* TASK DETAILS:
Copy out every line from the beginning of the rows through the line containing "Tin Tức Ca Sĩ", including both the first line and that one.

** Opening STORED DATA block **

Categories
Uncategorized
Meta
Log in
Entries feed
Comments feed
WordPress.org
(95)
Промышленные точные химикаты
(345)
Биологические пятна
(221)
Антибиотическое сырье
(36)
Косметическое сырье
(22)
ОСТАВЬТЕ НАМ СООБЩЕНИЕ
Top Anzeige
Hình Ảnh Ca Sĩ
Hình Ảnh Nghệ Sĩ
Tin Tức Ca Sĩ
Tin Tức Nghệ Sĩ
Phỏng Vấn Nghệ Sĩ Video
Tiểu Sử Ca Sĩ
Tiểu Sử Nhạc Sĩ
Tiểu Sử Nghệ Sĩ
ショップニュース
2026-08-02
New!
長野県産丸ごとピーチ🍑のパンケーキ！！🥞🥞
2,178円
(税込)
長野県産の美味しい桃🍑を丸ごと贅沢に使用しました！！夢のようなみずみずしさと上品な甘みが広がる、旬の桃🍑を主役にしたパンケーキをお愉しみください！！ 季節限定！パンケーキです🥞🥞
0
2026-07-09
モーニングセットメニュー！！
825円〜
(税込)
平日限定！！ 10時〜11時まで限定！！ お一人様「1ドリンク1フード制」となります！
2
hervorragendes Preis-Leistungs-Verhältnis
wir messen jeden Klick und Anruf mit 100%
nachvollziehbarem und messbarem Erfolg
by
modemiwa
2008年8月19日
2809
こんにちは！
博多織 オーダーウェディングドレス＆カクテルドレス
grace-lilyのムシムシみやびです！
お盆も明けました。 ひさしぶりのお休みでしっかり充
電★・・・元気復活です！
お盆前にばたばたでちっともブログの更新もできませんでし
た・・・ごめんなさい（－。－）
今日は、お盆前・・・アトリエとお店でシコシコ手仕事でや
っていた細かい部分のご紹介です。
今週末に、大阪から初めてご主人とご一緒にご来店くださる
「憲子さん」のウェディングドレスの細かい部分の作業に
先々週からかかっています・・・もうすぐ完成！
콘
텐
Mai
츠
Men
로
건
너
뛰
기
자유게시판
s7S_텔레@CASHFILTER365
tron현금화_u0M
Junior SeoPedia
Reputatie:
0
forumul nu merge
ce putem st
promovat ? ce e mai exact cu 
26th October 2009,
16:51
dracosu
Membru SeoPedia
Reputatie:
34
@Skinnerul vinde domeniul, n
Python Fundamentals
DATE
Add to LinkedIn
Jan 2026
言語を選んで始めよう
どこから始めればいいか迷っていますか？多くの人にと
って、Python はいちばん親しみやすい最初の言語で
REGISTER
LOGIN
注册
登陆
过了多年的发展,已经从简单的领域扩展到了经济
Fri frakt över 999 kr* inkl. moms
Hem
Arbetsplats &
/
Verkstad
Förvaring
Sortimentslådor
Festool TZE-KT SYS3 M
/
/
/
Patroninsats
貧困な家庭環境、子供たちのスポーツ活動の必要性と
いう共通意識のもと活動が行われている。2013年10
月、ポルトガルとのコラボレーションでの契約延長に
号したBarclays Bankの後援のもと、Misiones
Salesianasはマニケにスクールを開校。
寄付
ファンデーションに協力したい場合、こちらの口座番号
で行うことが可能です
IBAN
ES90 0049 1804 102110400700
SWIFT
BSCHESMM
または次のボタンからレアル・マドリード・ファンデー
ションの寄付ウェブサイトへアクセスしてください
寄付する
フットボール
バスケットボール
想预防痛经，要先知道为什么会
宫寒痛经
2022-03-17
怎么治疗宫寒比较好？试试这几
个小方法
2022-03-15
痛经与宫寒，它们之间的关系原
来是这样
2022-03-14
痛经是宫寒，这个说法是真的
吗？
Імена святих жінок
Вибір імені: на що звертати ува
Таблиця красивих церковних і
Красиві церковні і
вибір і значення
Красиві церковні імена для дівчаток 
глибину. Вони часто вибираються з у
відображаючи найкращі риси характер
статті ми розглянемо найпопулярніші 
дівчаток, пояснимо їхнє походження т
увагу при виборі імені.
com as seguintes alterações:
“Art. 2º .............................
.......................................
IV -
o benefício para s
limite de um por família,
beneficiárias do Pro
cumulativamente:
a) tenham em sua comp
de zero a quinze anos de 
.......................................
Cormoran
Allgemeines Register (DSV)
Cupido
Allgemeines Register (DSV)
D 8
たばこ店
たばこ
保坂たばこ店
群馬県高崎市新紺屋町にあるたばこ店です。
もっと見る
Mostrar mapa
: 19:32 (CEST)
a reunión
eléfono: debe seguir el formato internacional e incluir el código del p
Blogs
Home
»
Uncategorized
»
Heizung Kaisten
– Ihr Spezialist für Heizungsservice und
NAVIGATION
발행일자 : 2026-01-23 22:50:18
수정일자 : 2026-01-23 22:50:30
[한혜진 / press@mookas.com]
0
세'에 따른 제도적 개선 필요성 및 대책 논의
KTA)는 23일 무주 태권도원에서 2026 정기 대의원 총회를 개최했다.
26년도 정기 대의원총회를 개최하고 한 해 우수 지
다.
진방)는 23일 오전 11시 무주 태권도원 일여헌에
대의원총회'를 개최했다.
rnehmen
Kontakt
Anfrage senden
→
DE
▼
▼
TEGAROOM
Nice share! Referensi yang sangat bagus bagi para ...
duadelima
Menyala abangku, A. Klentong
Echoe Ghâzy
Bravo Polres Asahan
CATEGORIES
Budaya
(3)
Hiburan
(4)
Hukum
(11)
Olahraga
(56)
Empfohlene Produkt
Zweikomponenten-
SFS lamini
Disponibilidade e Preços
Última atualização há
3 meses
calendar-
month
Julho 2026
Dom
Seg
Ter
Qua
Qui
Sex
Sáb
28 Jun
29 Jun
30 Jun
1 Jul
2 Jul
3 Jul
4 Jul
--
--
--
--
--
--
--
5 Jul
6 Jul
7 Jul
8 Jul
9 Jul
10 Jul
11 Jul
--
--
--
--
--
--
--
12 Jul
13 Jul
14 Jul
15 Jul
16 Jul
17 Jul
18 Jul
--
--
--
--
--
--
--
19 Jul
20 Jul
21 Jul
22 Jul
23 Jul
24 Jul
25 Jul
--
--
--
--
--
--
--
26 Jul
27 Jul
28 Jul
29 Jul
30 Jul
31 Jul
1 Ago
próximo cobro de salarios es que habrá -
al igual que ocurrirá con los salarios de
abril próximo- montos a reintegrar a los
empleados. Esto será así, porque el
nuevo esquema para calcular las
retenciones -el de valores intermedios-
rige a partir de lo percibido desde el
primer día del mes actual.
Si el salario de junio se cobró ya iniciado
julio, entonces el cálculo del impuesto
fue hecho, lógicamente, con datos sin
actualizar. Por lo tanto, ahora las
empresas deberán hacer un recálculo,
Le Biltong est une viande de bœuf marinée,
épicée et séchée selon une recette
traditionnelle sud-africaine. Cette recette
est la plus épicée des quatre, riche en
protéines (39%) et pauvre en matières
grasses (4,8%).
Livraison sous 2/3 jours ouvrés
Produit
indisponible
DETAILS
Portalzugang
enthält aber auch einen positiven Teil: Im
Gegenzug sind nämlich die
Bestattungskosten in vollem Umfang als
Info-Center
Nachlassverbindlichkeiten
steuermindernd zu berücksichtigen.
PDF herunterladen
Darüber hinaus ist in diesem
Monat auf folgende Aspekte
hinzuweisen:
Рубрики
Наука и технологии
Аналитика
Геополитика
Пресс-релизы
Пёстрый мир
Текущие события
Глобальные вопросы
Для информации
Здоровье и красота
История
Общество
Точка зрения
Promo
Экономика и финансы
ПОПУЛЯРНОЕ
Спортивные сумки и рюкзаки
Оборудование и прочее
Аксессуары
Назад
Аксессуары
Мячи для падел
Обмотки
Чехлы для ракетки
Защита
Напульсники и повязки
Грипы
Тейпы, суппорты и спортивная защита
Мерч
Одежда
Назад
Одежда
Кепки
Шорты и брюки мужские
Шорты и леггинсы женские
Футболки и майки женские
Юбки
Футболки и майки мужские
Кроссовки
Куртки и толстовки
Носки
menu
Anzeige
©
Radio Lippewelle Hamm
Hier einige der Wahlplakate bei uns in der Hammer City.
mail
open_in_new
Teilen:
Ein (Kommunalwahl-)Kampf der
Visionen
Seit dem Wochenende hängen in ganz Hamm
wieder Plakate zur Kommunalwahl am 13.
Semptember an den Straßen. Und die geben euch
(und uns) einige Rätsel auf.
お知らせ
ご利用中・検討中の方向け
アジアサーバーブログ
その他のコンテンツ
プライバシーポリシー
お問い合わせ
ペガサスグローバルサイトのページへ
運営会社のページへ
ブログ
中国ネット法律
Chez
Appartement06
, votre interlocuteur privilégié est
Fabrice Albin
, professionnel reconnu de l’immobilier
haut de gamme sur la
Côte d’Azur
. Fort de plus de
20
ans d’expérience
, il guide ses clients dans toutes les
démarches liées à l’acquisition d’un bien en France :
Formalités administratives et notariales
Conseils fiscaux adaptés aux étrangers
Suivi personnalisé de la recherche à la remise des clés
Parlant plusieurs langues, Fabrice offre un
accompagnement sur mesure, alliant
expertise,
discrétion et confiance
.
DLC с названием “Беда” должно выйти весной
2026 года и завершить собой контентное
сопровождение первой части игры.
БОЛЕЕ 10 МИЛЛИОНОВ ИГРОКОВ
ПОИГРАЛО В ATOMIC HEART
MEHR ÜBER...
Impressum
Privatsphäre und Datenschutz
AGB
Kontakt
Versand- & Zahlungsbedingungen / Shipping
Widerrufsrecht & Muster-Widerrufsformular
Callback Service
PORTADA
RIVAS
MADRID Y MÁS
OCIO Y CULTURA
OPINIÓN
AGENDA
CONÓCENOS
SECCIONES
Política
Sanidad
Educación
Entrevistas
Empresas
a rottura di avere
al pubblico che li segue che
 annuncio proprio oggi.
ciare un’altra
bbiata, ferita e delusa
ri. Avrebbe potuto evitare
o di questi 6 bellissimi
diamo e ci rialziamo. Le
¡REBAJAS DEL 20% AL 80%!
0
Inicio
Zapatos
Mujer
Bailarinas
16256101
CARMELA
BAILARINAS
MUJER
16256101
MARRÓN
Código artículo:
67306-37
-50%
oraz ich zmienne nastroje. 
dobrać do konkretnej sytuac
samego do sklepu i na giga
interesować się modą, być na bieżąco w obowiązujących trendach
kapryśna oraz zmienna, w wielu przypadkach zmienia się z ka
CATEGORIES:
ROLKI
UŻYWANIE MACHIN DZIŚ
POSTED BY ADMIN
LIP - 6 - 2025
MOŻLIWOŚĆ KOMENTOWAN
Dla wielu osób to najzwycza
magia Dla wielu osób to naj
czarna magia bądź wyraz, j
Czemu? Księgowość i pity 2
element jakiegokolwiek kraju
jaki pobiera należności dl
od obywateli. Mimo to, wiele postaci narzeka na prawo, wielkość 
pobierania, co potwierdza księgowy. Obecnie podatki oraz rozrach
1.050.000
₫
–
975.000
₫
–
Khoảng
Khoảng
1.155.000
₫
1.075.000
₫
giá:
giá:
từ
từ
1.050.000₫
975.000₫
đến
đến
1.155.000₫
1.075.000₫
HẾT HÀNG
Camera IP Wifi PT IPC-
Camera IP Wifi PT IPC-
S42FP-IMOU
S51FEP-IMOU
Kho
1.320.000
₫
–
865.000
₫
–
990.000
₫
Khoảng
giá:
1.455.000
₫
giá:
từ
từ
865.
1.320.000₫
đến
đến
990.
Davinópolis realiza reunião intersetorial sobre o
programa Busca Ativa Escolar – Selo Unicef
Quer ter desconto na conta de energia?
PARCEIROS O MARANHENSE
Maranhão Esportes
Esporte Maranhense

** Closing STORED DATA block **

* EXERCISE RESPONSE:
Categories
Uncategorized
Meta
Log in
Entries feed
Comments feed
WordPress.org
(95)
Промышленные точные химикаты
(345)
Биологические пятна
(221)
Антибиотическое сырье
(36)
Косметическое сырье
(22)
ОСТАВЬТЕ НАМ СООБЩЕНИЕ
Top Anzeige
Hình Ảnh Ca Sĩ
Hình Ảnh Nghệ Sĩ
Tin Tức Ca Sĩ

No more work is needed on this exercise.